> **EXERCISE DESCRIPTION**
Among the entries below, how many lines contain the string "Regulation"? Only the number is wanted.

> **MATERIAL TO PROCESS**
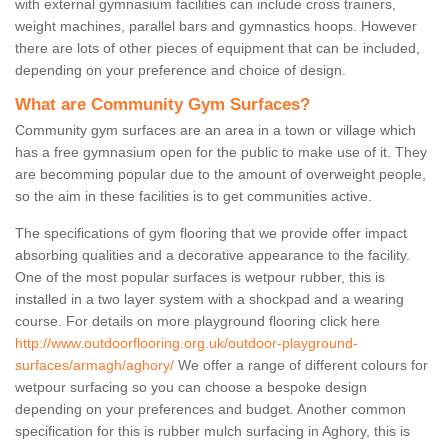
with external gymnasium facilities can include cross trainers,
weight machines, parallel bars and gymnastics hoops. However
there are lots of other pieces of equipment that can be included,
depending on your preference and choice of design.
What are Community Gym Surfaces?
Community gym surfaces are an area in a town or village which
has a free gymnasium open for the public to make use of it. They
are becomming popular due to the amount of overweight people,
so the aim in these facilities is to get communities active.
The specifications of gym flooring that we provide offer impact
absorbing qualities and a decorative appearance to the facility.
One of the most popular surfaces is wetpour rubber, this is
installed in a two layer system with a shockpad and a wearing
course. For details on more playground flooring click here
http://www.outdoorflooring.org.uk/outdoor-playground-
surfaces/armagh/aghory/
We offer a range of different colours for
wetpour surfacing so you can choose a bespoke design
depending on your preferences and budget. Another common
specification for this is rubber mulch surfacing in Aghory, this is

==

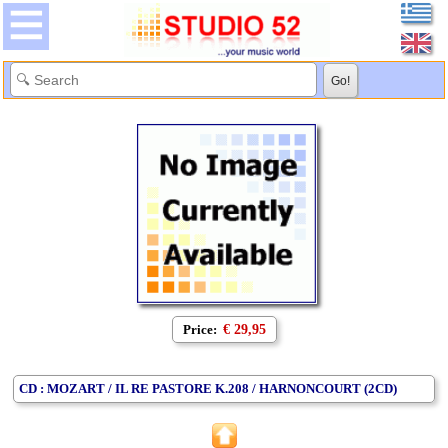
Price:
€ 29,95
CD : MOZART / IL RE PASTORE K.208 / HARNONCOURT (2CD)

==

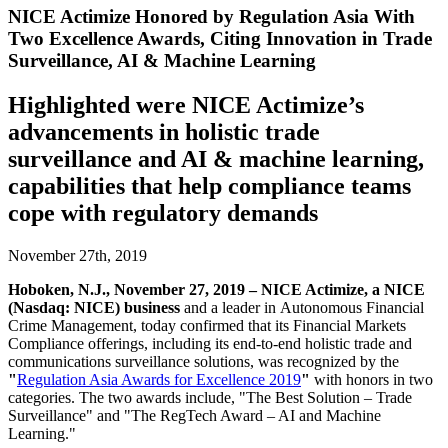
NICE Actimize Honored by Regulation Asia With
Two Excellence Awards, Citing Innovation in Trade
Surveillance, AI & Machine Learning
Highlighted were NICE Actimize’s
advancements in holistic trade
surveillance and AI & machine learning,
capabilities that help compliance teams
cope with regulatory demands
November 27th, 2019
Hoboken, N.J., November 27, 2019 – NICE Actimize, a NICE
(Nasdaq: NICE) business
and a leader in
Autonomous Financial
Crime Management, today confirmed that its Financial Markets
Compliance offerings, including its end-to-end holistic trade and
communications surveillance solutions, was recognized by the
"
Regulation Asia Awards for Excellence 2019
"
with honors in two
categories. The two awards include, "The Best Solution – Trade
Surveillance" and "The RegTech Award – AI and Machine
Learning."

> **TASK ANSWER**
2